沖縄県は沖縄戦で「学徒隊」として動員された旧中等学校全21校の名前などを刻んだ「全学徒隊の碑」を糸満市摩文仁の平和祈念公園に建立し14日、除幕式を開いた。

建立された「全学徒隊の碑」を見つめる元男子学徒ら=14日午前10時すぎ、糸満市摩文仁・平和祈念公園

建立された「全学徒隊の碑」の前で記念撮影する元学徒ら=14日午前10時すぎ、糸満市摩文仁・平和祈念公園

建立された「全学徒隊の碑」を見つめる元男子学徒ら=14日午前10時すぎ、糸満市摩文仁・平和祈念公園 建立された「全学徒隊の碑」の前で記念撮影する元学徒ら=14日午前10時すぎ、糸満市摩文仁・平和祈念公園

 高さ約2メートル、幅約3・4メートルで、同園にある「平和の礎」と同じ黒御影石製。

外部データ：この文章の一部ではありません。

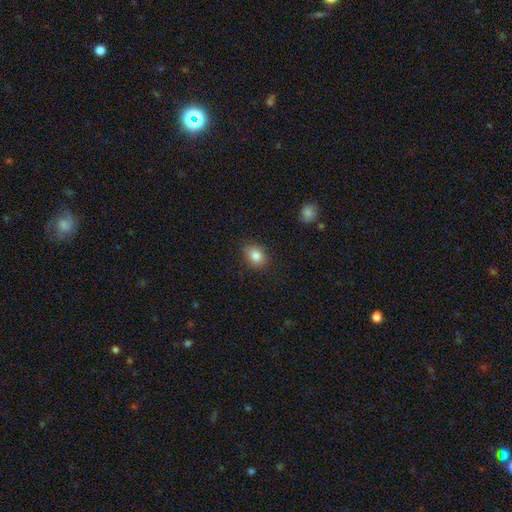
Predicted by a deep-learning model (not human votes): Morphology: type=smooth (84%); roundness=in between (59%); merging=none (82%).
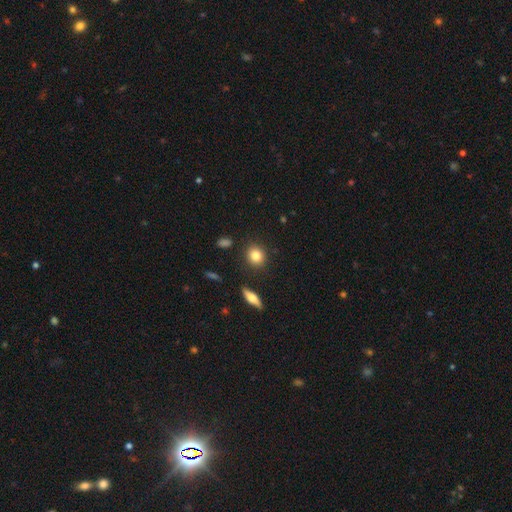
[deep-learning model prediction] This appears to be a smooth galaxy with no disk features (83%) that is round (76%). Merging: none (87%).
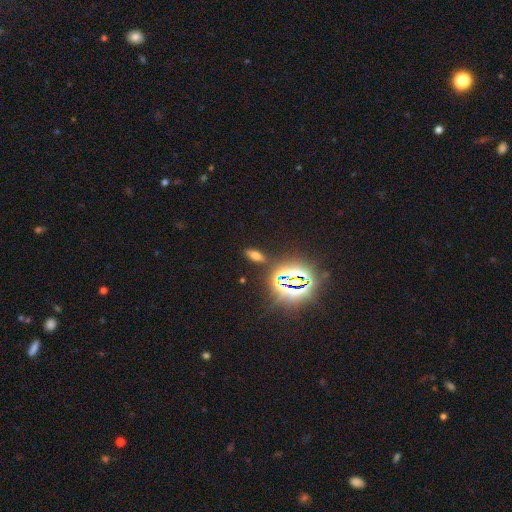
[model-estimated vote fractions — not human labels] Smooth or featured?
  - smooth: 50% *
  - star or artifact: 37%
  - featured or disk: 12%
How rounded?
  - in between: 70% *
  - cigar-shaped: 22%
  - round: 7%
Merging?
  - none: 85% *
  - minor disturbance: 9%
  - major disturbance: 3%
  - merger: 3%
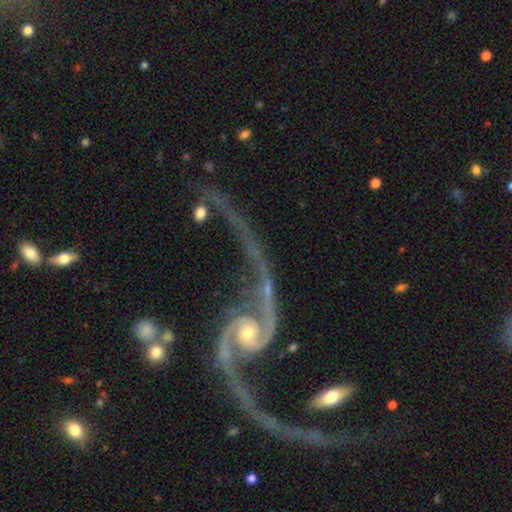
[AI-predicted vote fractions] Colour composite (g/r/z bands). It shows a featured or disk galaxy (92%) with no bar (58%), 2 (94%) loose (75%) spiral arms (97%) and a small central bulge (58%). Merging: none (49%).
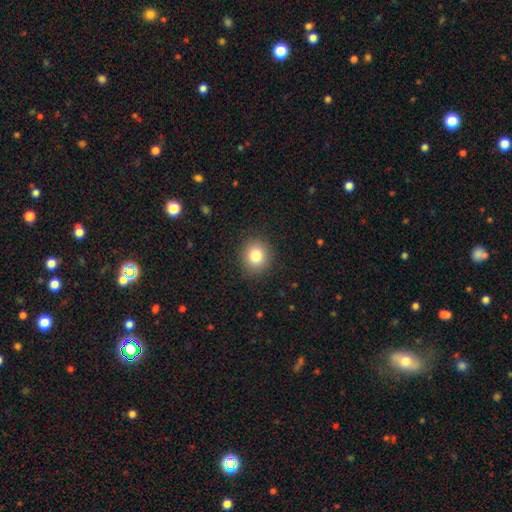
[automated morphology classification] Q: Smooth or featured?
A: smooth (82%); runner-up: star or artifact (11%)
Q: How rounded?
A: round (83%); runner-up: in between (16%)
Q: Merging?
A: none (90%); runner-up: minor disturbance (7%)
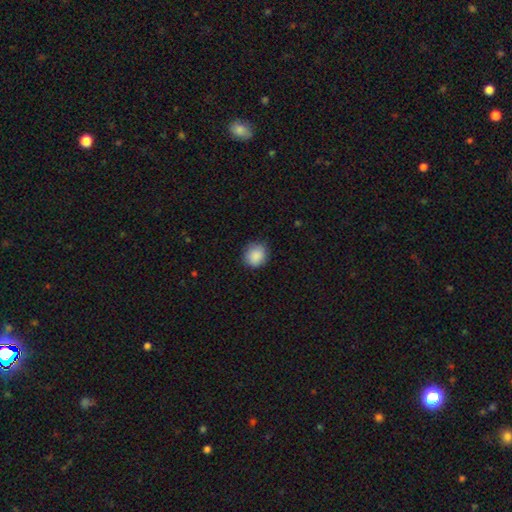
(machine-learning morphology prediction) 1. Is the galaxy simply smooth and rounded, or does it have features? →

21校の名前と当時の所在地、学徒隊名などを刻んだ。各校の慰霊碑が県内に点在している中、2千人以上の生徒が動員され、過半数が戦没した全容と悲惨さを後世に伝えようと建立した。

 那覇市にあった昭和高等女学校から、看護隊として動員された上原はつ子さん(88)は式典に出席して「どれだけ多くの若い人が戦場に駆り出され、あたら命を失ったのか広く伝わると思う。級友に完成を報告したい」と話した。